_Task objective_: For the records below, print the lines from the line with "right wrist: (114, 711)" through the line with "left shoulder: (88, 654)" exactly as written; include both end lines and exclude the rest.

_Task input_:

########################################

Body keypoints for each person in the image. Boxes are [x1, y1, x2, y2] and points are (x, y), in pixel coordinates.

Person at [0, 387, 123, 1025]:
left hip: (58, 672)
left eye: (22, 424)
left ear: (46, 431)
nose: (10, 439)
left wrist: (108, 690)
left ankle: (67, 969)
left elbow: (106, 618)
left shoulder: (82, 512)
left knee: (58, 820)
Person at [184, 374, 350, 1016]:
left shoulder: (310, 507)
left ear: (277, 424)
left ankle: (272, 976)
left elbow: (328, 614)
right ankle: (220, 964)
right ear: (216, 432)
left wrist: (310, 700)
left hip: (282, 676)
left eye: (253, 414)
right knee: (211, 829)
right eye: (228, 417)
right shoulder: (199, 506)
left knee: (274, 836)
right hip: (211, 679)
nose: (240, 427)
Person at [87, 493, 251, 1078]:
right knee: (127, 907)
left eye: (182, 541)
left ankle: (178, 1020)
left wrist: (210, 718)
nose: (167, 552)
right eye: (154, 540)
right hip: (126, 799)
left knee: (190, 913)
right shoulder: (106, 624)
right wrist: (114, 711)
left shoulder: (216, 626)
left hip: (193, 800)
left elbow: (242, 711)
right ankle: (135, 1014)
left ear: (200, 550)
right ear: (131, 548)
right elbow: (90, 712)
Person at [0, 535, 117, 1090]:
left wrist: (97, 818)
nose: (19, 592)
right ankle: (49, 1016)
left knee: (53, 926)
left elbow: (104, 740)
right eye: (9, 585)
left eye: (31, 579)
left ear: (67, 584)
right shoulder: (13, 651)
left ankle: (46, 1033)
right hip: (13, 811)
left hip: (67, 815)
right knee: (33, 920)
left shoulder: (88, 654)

########################################

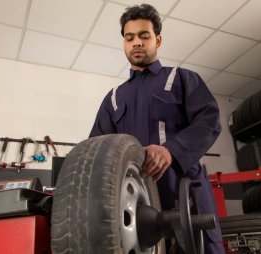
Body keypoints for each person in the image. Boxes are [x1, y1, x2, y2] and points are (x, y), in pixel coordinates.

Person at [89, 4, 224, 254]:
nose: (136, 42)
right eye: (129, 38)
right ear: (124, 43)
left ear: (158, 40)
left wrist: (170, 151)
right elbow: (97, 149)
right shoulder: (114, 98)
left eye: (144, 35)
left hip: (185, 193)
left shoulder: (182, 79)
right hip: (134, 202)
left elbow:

########################################

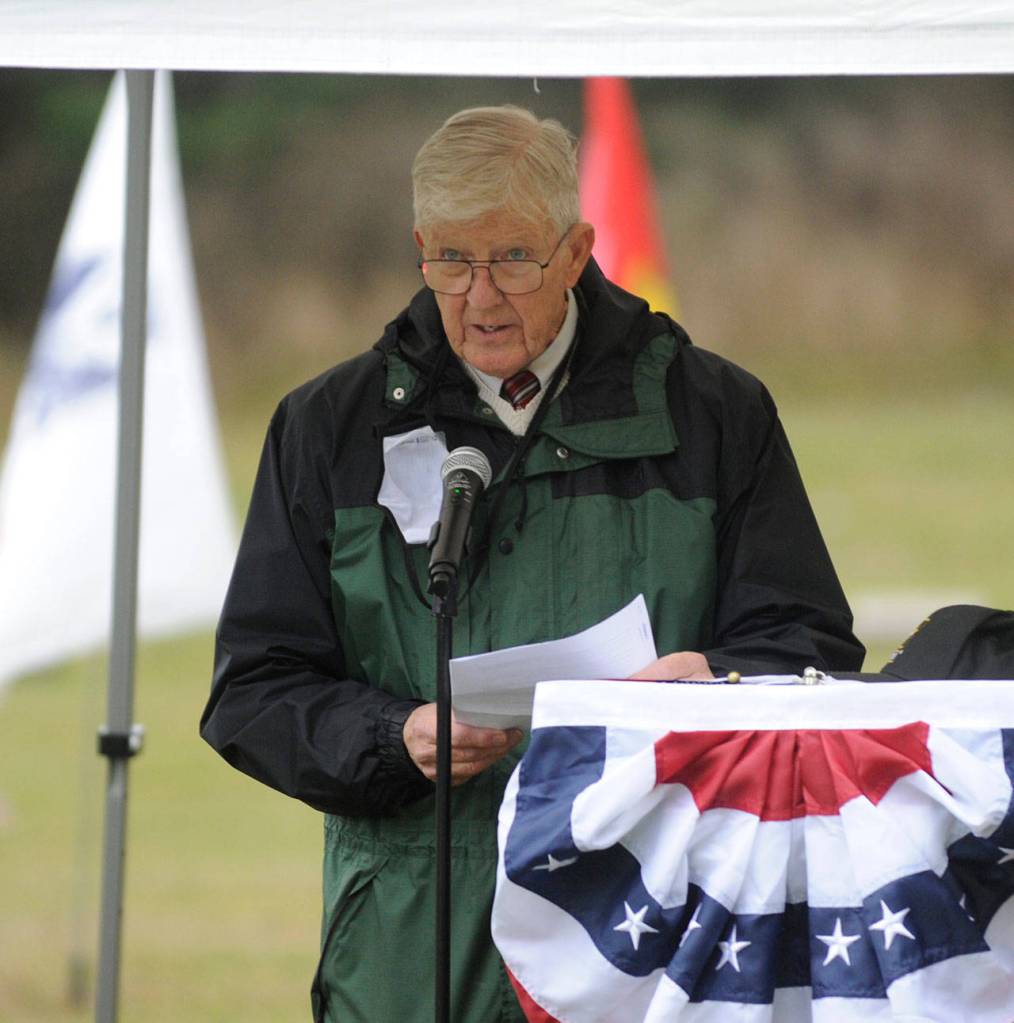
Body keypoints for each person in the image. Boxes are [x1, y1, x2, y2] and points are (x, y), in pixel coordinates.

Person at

########################################

_Written answer_:
right wrist: (114, 711)
left shoulder: (216, 626)
left hip: (193, 800)
left elbow: (242, 711)
right ankle: (135, 1014)
left ear: (200, 550)
right ear: (131, 548)
right elbow: (90, 712)
Person at [0, 535, 117, 1090]:
left wrist: (97, 818)
nose: (19, 592)
right ankle: (49, 1016)
left knee: (53, 926)
left elbow: (104, 740)
right eye: (9, 585)
left eye: (31, 579)
left ear: (67, 584)
right shoulder: (13, 651)
left ankle: (46, 1033)
right hip: (13, 811)
left hip: (67, 815)
right knee: (33, 920)
left shoulder: (88, 654)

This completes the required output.